I am not going to talk about squeezing even more efficiencies to make the existing, and stagnating funding for AIDS go further. Undoubtedly we can and should do so. But the big message this year, and going forward, is that our complacency in investment and implementation is risking everything we have fought for.

The elephant is in the room, well, more like a thermonuclear explosion threatening to go off over our heads. Do we continue to fool ourselves into believing that AIDS is (almost) over. Do we really believe it is all done, bar the acceptance speeches at the Nobel Prize award ceremonies? Or do we accept that we are witnessing a rapid slide into crisis? We have seen the promised land of a world “free of AIDS” (if not free of HIV) and we have turned away, become distracted and complacent, and started walking in entirely the opposite direction.
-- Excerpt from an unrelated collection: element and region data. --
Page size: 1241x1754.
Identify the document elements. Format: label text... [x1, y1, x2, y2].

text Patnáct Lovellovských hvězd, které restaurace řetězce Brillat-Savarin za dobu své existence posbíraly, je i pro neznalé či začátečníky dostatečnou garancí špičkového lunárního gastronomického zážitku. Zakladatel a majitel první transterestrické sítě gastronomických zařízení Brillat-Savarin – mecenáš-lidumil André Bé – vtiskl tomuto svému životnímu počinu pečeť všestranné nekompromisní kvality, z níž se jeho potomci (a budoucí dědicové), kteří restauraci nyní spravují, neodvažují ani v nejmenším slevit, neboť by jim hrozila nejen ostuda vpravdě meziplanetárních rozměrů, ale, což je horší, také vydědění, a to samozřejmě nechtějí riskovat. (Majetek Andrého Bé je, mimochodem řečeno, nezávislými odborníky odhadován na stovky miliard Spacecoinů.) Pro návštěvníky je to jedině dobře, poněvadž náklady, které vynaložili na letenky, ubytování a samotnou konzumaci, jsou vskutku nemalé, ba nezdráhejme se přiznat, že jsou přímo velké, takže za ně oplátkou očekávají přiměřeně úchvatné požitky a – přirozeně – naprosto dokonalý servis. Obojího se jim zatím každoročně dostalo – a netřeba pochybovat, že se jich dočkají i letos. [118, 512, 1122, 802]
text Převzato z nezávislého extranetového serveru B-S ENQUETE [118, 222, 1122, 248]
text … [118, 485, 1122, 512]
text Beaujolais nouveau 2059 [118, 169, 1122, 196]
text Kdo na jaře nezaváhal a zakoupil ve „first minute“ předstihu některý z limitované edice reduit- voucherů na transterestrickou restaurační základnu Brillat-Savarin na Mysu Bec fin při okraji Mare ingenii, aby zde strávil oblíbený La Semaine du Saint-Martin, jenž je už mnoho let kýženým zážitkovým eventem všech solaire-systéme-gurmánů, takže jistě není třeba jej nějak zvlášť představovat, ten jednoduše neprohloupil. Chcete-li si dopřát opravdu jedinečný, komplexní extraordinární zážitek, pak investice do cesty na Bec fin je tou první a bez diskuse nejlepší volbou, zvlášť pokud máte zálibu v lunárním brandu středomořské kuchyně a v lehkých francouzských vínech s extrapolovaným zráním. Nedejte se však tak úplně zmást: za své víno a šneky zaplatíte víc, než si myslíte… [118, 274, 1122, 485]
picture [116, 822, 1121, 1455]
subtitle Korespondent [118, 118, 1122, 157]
We, rightly, have the debate on whether we need to wheel out this global health version of “Burning Man” to a new city every two years. On balance, I rather like that the unruly, utterly dysfunctional family that is the AIDS movement has a place to come together like this.  It is a reminder of the devastation this nasty little virus can reap in so many different parts of our lives, and that it forces us to respond in a panoply of such extraordinary ways.

Watch out for new blogs this week as I reflect on and share the views of some of the outstanding delegates here at AIDS 2018 – and a maybe the first of a season of podcasts, if I can get the technology to work. 

Then, next Friday, exhausted and irritable, we will all pack up our belongings, go home, and swear we will never do this again. Then immediately start preparing for the next one. AIDS 2020 in San Francisco and Oakland, people!